Data entries

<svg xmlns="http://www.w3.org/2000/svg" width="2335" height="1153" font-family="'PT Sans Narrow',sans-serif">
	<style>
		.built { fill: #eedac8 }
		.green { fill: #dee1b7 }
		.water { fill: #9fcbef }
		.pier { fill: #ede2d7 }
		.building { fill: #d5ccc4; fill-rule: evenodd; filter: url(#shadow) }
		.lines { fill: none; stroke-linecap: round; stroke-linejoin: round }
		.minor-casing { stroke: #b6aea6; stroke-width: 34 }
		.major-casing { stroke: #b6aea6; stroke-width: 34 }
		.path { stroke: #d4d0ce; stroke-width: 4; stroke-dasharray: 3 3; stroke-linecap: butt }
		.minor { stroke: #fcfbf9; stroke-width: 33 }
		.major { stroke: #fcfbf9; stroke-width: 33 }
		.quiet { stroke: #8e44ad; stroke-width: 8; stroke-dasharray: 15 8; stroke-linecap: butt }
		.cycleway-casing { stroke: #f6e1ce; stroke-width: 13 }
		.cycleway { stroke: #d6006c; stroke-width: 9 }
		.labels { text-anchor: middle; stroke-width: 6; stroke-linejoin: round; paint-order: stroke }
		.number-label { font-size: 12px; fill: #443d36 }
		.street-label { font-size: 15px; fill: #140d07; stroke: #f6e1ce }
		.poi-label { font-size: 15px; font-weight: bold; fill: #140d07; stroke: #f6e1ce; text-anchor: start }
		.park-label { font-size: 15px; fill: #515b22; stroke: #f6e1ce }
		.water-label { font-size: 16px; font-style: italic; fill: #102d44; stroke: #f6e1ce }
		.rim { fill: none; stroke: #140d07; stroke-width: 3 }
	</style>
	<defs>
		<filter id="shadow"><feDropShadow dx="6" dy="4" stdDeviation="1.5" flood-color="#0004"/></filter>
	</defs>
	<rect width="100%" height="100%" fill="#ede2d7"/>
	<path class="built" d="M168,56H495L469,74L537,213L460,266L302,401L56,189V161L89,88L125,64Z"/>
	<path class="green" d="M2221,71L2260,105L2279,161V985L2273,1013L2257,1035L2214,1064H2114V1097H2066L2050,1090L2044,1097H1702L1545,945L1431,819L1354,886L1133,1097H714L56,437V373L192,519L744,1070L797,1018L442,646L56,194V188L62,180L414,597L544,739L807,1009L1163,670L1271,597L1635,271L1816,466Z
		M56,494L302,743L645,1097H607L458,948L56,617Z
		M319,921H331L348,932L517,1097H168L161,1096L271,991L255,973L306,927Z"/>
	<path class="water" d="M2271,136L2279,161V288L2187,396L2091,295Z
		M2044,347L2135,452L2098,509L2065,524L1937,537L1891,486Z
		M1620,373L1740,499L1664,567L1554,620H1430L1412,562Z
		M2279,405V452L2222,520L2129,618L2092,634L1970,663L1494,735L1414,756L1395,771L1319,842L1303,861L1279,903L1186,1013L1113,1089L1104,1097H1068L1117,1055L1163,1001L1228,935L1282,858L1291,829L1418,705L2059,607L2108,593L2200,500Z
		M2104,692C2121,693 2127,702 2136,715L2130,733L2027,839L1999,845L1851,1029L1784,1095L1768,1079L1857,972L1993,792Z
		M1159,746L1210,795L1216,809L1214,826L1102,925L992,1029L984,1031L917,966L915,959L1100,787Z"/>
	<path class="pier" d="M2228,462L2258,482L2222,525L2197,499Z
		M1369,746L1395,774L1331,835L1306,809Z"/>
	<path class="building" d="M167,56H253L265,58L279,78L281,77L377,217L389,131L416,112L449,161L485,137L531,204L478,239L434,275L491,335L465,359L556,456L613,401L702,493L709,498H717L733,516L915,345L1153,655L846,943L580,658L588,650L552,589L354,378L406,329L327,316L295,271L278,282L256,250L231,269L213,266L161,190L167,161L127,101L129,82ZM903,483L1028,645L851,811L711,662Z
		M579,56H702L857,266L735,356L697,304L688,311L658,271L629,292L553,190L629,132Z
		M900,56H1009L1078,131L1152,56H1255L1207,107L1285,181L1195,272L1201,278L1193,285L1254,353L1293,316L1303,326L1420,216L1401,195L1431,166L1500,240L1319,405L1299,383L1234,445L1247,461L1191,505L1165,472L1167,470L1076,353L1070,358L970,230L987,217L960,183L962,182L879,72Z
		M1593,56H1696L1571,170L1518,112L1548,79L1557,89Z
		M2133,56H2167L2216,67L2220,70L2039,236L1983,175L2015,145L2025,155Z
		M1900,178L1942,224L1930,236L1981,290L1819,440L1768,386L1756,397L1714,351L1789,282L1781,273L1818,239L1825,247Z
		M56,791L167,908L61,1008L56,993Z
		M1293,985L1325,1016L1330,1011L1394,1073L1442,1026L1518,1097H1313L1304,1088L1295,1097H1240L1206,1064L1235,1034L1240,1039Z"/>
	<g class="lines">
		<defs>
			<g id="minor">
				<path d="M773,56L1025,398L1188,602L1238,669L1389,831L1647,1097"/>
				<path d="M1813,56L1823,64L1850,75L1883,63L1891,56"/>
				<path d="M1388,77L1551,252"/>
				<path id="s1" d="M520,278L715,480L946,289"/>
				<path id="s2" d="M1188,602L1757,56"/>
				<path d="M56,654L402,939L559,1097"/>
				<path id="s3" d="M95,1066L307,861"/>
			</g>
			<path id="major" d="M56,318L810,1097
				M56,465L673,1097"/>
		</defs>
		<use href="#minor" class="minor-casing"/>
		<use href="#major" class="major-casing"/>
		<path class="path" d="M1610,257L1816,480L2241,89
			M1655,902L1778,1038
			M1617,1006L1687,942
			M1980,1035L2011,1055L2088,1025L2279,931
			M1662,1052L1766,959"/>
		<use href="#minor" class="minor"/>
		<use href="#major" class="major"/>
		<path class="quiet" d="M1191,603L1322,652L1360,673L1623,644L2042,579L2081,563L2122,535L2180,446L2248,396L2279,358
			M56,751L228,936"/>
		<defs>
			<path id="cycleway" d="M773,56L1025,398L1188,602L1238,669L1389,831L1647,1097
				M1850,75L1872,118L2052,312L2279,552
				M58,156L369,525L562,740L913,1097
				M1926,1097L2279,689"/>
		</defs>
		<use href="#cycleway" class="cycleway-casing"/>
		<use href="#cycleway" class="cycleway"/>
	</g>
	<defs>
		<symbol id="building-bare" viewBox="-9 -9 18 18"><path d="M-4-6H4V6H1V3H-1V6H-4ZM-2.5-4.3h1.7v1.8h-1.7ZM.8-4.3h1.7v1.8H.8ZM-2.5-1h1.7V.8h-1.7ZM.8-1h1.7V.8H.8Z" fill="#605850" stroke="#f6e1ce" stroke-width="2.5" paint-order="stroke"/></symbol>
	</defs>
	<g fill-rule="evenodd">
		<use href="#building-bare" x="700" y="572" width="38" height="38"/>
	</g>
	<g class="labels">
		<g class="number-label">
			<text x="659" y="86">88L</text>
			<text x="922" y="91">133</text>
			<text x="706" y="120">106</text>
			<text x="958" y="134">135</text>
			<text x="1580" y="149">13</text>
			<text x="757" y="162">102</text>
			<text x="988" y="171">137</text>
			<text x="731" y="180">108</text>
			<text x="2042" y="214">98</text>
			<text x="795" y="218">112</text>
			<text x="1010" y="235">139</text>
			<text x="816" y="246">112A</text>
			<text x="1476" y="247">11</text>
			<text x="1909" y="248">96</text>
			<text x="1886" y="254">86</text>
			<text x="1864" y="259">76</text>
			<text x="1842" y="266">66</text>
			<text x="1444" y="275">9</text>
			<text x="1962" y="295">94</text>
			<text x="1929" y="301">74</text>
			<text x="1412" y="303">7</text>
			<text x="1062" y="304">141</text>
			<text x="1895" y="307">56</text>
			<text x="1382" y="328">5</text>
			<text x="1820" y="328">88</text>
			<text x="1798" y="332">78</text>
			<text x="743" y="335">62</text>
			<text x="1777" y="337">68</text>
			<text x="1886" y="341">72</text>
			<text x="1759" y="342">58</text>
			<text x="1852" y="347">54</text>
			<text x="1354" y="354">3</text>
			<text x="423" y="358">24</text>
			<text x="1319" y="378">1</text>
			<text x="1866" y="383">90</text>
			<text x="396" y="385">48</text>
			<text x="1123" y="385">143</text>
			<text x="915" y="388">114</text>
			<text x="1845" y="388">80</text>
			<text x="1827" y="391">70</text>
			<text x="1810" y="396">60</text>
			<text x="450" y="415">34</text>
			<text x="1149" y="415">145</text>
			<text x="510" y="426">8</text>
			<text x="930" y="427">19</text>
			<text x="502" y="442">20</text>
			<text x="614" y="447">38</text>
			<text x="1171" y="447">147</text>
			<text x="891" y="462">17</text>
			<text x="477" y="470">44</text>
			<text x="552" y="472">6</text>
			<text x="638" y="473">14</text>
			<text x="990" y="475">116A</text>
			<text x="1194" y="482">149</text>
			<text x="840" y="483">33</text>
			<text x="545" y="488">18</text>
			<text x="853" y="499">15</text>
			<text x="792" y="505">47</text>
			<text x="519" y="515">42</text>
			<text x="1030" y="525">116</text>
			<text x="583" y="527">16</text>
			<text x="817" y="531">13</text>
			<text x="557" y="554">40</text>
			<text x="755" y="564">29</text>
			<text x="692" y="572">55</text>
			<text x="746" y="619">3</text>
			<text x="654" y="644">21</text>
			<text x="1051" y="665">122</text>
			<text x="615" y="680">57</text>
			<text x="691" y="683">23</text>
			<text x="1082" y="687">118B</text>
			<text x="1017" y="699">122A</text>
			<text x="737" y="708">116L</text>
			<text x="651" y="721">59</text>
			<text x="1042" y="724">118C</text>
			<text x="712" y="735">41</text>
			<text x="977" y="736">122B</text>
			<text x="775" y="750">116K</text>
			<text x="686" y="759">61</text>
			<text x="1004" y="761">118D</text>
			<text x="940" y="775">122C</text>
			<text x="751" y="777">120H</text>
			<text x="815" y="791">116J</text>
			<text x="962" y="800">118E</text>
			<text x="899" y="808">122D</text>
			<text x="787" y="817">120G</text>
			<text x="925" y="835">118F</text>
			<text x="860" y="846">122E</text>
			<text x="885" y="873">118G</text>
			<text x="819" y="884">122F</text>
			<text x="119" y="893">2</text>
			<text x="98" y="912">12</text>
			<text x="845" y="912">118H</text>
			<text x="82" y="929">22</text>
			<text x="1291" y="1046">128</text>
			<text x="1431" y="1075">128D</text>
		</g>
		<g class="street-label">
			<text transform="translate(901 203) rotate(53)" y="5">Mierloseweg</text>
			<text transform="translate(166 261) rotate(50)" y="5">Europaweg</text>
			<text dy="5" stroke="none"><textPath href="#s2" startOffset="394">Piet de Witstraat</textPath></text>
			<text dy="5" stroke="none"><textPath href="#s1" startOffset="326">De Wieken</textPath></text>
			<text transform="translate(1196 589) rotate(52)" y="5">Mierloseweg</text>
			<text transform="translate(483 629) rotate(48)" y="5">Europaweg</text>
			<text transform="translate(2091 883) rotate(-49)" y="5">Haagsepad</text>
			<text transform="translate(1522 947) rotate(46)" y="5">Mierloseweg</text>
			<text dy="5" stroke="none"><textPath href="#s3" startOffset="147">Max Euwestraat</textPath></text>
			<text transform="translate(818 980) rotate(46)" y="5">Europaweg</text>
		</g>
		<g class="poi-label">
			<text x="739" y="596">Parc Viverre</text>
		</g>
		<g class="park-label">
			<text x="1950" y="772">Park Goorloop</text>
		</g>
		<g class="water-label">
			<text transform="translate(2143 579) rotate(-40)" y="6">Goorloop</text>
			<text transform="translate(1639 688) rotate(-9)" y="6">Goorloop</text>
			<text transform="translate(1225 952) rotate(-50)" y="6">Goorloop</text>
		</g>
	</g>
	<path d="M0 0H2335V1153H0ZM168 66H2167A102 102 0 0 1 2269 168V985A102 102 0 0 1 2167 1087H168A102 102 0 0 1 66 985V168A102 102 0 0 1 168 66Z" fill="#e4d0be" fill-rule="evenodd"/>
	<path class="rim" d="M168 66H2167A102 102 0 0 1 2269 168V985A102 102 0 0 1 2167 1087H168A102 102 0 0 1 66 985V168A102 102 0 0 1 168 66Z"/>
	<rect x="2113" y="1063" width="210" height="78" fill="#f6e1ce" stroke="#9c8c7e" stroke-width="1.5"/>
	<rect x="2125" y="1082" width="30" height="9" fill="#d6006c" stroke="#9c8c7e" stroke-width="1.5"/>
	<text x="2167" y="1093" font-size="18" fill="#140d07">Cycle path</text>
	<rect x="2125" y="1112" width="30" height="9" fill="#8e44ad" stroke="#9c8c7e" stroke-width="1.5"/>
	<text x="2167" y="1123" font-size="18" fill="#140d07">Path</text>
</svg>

• **TRY IT**: Check each line above for the string "lines" and show the ones that have it.

• **RESPONSE FOR THIS EXERCISE**:
		.lines { fill: none; stroke-linecap: round; stroke-linejoin: round }
	<g class="lines">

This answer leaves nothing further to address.